Just one prime lens is limiting, but I thought that buying a FF body now would "commit" me to high image quality photography, and next year I would buy that wide angle lens to really switch to full frame.

.. and on your 50mm f/1.8 lens.

So, on the first, you say: "6D II pictures are just crisper, sharper etc. not to mention low light photography". No, they aren't. This camera may have the ability to produce crisper and sharper pictures in some cases, but these image quality factors are part of a whole system working together, including:

  • photographic vision
  • the setup and environment
  • the lighting
  • the lens
  • the camera body
  • technical skill
  • camera support

... and in order to have Ultimate Clarity and Sharpness, you have to have strength in every area. (See Why are my photos not crisp? for some more on this.)

To me, focusing on full frame as "commitment" to high image quality is actually a warning sign, particularly because your single lens is a $125 budget offering. Now, it's a pretty fantastic lens for that price, but you're not going to get better technical results from a top-o'-the-line full frame camera and that lens than you could with, say, the Canon EF 24mm f1.4L II on a Canon Rebel from a few years ago. In fact, if you want to use spending as a signpost marking commitment to high image quality, and your emphasis is on landscapes and architecture, you may be best off spending $1000 on a tripod.
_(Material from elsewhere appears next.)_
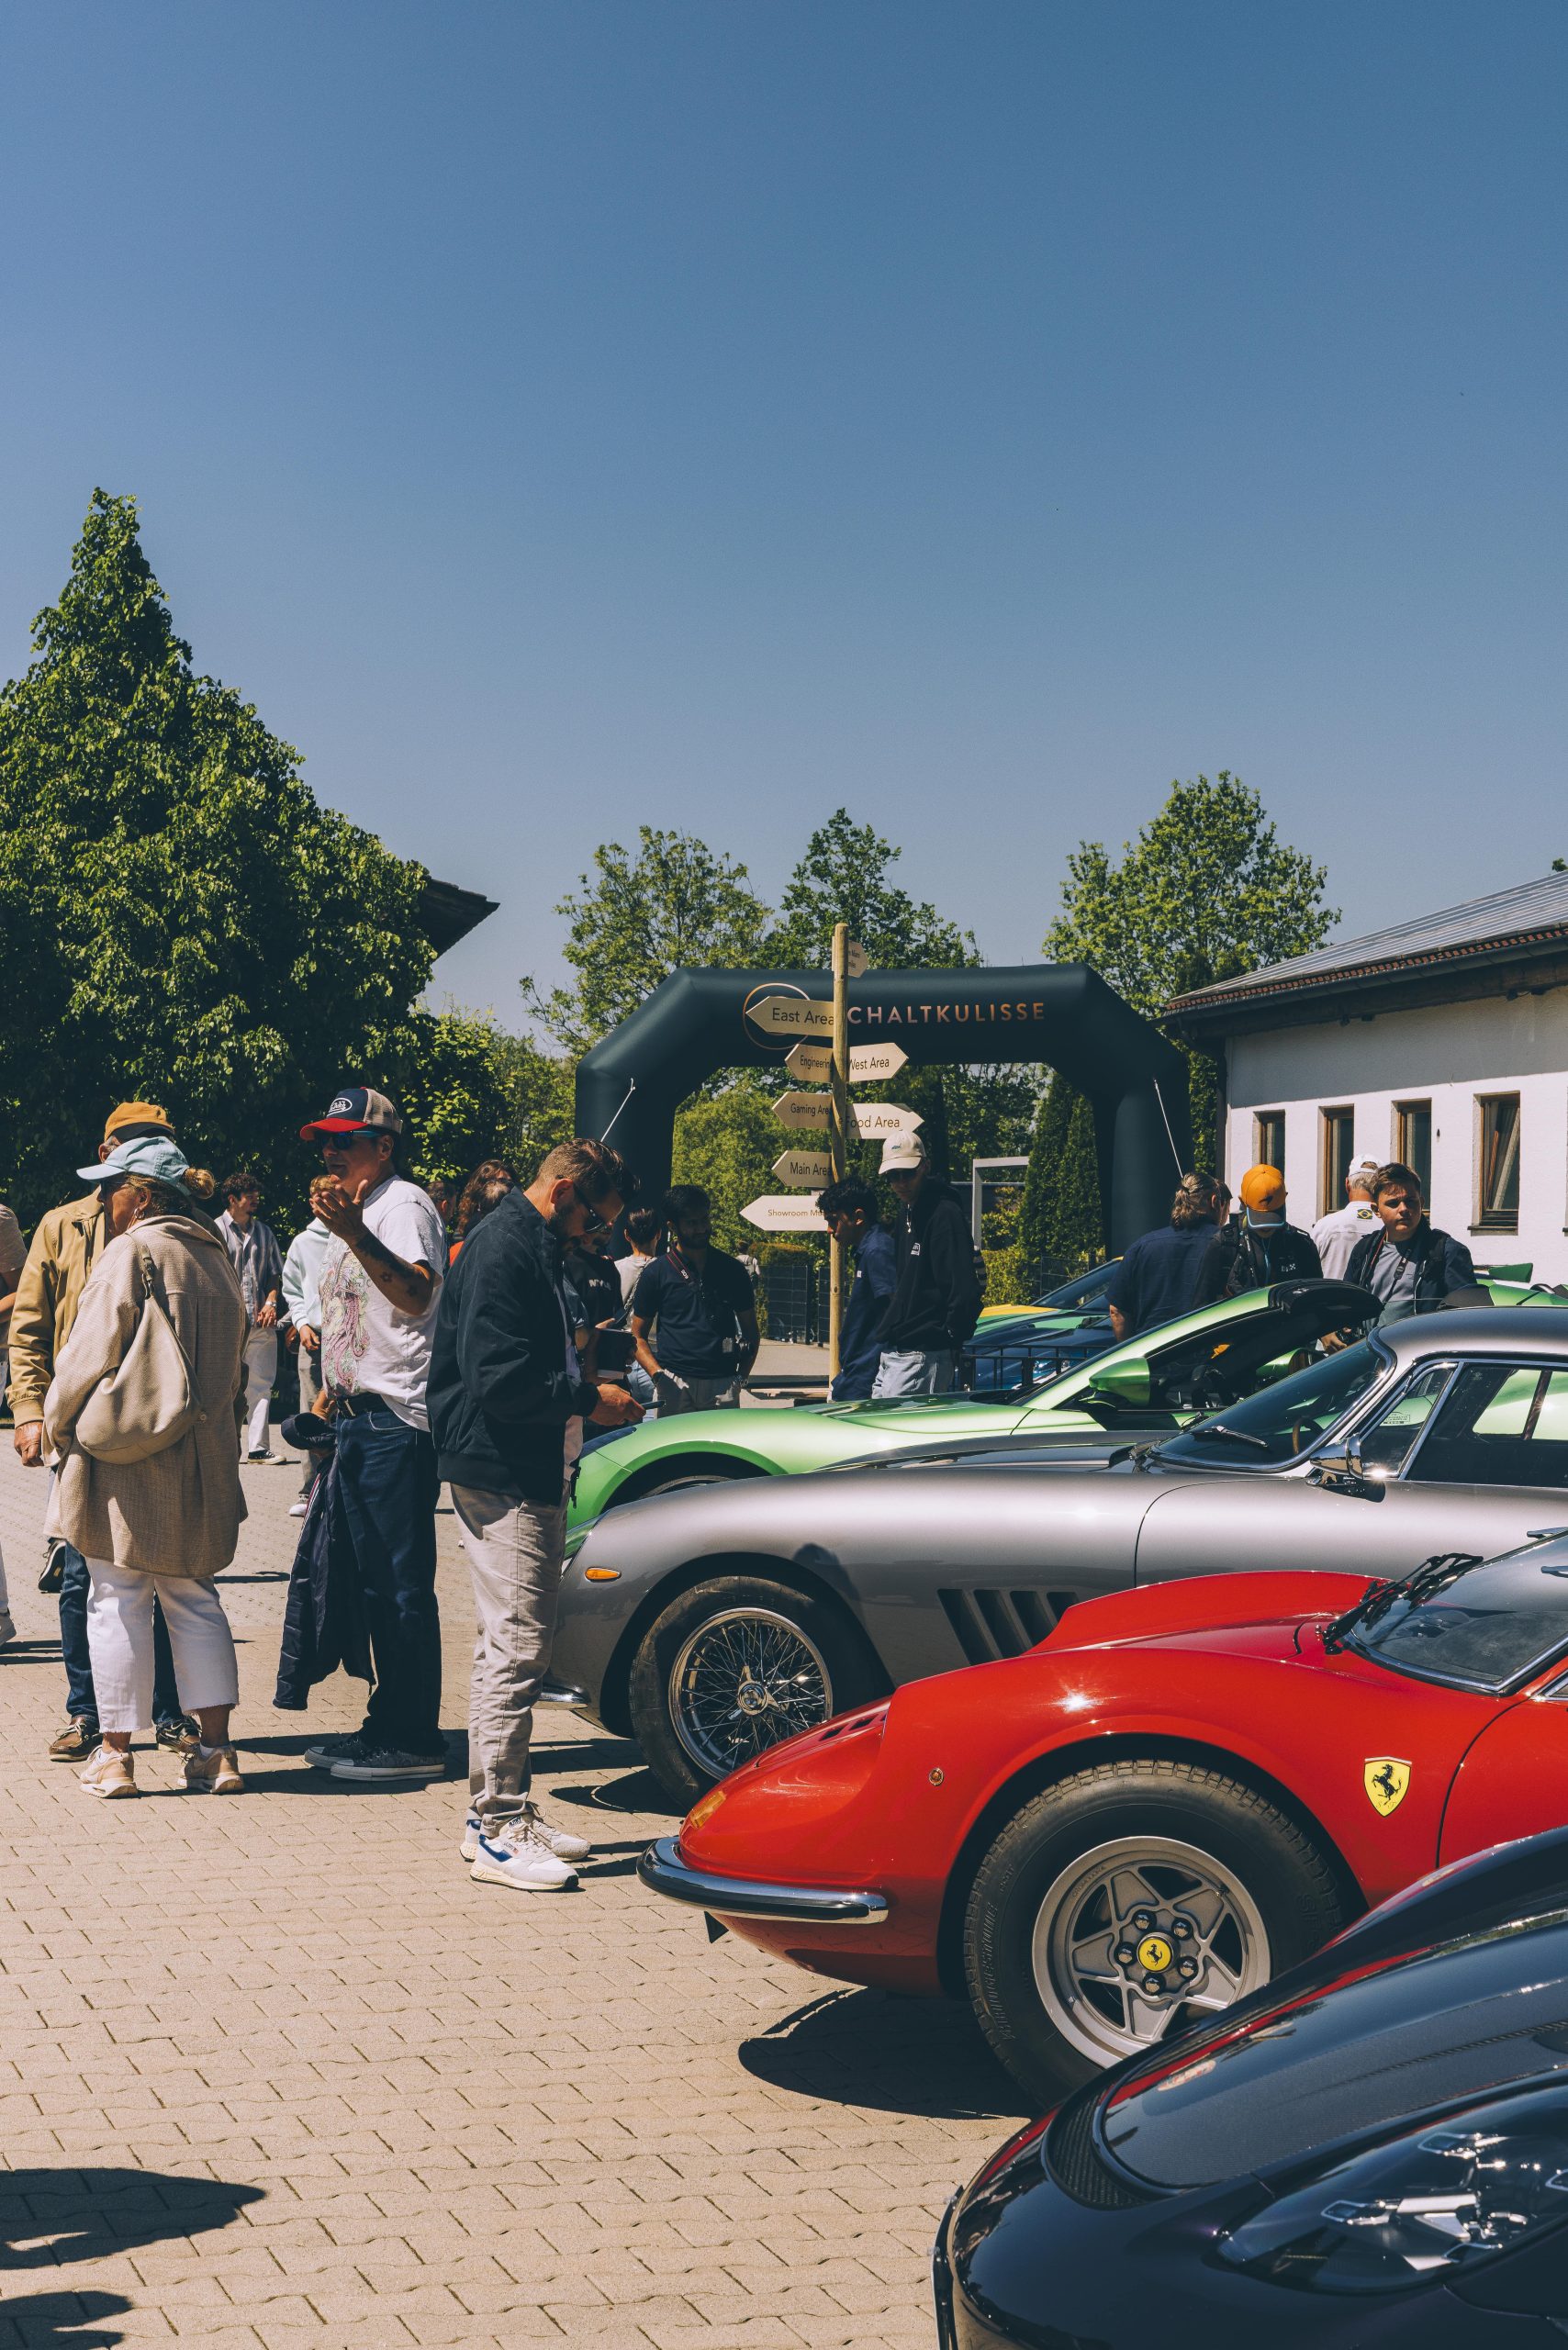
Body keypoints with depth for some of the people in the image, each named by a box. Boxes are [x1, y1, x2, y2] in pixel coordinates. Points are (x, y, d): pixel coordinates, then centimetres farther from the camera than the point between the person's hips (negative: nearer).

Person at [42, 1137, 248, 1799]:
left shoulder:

With the exception of L glass, none of this stuff is generally seen as prestigious on the Internet forums which go on about full frame. I'd highly encourage you to read Is there ever a right time to upgrade to full frame camera body? if you haven't already.

Now, if your goal really is microstock, you may have a fine justification for a camera with higher resolution and a fancier name, because competition there is so tight that actual quality aside these things are distinguishing factors. I don't know your actual situation — if you're currently making a sustaining income from this, congratulations, that's awesome. But — again, I'm making a broad assumption which may not be true for you — consider if your actual wish is really to have a cool gadget everyone on the Internet says is better, and "I'll pay for it with microstock sales" just a self-justification.